Abstract

Dear Editor,
The COVID-19 pandemic has provided a good example of the importance of good quality health information that is timely, accurate and reliable and can be used to make evidence-based decisions. During the pandemic, important decisions are being made throughout the world based on these data. Hospital discharge data have been collected for many years. 1 In the early days, these data collections were used for administrative and academic purposes. More recently, the data collections have also been used for payment systems such as activity-based funding in Australia, Ireland and many other countries. The use of these data for hospital payments has had a dramatic impact on the timeliness, completeness and consistency of these data. The COVID-19 pandemic is likely to have a similar impact on the quality of the data as they are used to better understand the clinical nature of this disease.
The data challenges posed by the COVID-19 pandemic
New codes for a new disease
COVID-19 is a new disease with pandemic status. These attributes meant that it was important that the disease be coded consistently around the world as soon as cases were treated in hospitals. The World Health Organization (WHO) provided space in the International Classification of Diseases 10th Revision (ICD-10) for codes to be used in an emergency. The WHO responded quickly to the new disease by issuing advice on how to capture COVID-19 using the emergency codes in ICD-10 (WHO, 2020). In Australia, the Independent Hospital Pricing Authority (IHPA) quickly followed, issuing advice on which codes to use for the Australian Modification of ICD-10 (ICD-10-AM) (IHPA, 2020a). The Irish Healthcare Pricing Office followed with specific advice for coding in Ireland (Healthcare Pricing Office, 2020).
Hospital activity data in the spotlight
The experience of countries with early and widespread exposure to COVID-19 showed that hospitals were overwhelmed with admissions and the use of intensive care units. There was growing alarm about whether there would be sufficient beds and ventilators to cope with the demand. This meant that urgent planning was needed to anticipate and provide the capacity that may be needed. Coding of COVID-19 cases was prioritised to provide the necessary planning information.
Coding the full clinical picture of every hospitalised COVID-19 case
The deadly nature of this disease makes it imperative to understand the full clinical picture of every hospitalised case. COVID-19 will be coded as a diagnosis in accordance with the standards described above, and all of the diagnoses should be coded to reveal any underlying conditions. However, the definition of additional diagnoses in ICD-10-AM includes only conditions treated during the hospital episode (Australian Coding Standard 0002, IHPA, 2020b). Given the deadly nature of COVID-19 for those with underlying conditions, it may be useful to analyse the supplementary codes for chronic conditions provided in ICD-10-AM (U78 to U88) to give a better understanding of the clinical status of each person hospitalised. Examples of supplementary codes that may be useful include U78.1 obesity, U834 bronchiectasis without cystic fibrosis and U821 ischaemic heart disease. However, while these supplementary codes have long been part of ICD-10-AM, it is doubtful whether they are assigned with consistency, and auditing of these codes has not been a priority because they have no impact on the payment system. Not all ICD-10-AM users use the supplementary codes; for example, these codes are not used in Ireland.

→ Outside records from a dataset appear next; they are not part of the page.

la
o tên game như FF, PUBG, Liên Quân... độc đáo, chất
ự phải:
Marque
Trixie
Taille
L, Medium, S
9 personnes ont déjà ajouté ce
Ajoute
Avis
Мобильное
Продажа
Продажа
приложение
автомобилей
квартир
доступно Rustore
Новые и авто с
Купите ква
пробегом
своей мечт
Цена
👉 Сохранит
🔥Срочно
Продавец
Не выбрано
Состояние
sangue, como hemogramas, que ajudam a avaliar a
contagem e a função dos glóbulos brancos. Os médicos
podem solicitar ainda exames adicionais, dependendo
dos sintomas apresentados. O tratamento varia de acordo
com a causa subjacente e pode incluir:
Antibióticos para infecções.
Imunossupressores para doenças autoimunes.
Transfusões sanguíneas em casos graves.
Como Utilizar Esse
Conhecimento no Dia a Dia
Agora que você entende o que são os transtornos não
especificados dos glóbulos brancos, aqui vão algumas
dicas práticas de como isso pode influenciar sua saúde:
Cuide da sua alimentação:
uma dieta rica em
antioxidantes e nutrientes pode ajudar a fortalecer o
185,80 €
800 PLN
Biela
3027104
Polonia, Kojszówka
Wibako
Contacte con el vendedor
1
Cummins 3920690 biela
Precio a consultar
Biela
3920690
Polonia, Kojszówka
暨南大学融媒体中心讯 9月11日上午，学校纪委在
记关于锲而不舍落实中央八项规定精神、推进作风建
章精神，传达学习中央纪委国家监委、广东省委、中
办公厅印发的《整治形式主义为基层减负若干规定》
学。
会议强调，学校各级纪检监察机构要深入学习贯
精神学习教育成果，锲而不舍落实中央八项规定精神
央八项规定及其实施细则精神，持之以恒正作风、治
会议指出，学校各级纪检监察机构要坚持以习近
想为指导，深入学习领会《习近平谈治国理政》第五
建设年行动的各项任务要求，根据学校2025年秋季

Variation in data collection
As described above, consistency in hospital discharge data has improved because of the use of these data in payment systems. The usefulness of these data for clinical purposes is likely to improve through increased use. The hospital discharge data depends on good consistent clinical documentation followed by consistent application of the coding standards.

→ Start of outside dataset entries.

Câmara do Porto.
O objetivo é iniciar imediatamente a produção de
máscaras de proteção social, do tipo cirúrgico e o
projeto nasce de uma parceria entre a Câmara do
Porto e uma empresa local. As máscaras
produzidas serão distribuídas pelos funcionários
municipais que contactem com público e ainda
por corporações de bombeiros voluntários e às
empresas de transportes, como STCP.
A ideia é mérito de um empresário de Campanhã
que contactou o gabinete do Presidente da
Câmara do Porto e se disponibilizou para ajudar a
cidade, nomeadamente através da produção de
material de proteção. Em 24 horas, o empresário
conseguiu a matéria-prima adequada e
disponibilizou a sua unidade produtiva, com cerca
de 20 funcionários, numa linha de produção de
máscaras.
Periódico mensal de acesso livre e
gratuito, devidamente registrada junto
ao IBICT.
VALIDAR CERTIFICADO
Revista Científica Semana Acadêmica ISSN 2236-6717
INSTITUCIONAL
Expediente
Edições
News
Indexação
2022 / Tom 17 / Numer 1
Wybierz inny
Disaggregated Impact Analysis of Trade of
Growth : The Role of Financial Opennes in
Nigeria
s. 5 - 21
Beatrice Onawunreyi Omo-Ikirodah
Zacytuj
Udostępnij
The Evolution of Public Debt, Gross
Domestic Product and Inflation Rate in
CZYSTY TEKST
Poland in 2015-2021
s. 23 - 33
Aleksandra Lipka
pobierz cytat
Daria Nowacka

Hours of mechanical ventilation have been coded in the past mainly to identify the high cost cases for payment systems. For COVID-19 cases, these data items are important to our understanding of the variation in patient outcomes including death and recovery pathways. This information is usually downloaded from hospital information systems and used by coders to code ventilation interventions. Coders cannot assign the correct intervention codes if the information has not been collected properly in the hospital information system in the first place. The Condition Onset Flags (COF) have been used in the past to assist in understanding hospital-acquired complications but use of this flag varies. COVID-19 could be acquired within the hospital giving added importance to using the COF accurately and consistently to identify such cases.
Future challenges
In future, it will be important to identify those people who return to hospital with a history of COVID-19. A history of COVID-19 code(s) is needed to understand the long-term impact of the disease on health and the use of hospital resources.
Conclusion
Opportunities to use data to inform decision-making
Hospital discharge data are collected routinely. The COVID-19 pandemic highlights the usefulness of these rich data sources for health service planning, shining the spotlight on the value of coded hospital data and creating an opportunity to promote the value of health information management for additional uses. It is timely to work on improving the quality of data for uses other than funding purposes alone. If we get the data right the first time, we can re-use them time and time again, even in unexpected situations such as unforeseen global pandemics.
Footnotes
Declaration of conflicting interests
The authors declared no potential conflicts of interest with respect to the research, authorship, and/or publication of this article.
Funding
The authors received no financial support for the research, authorship, and/or publication of this article.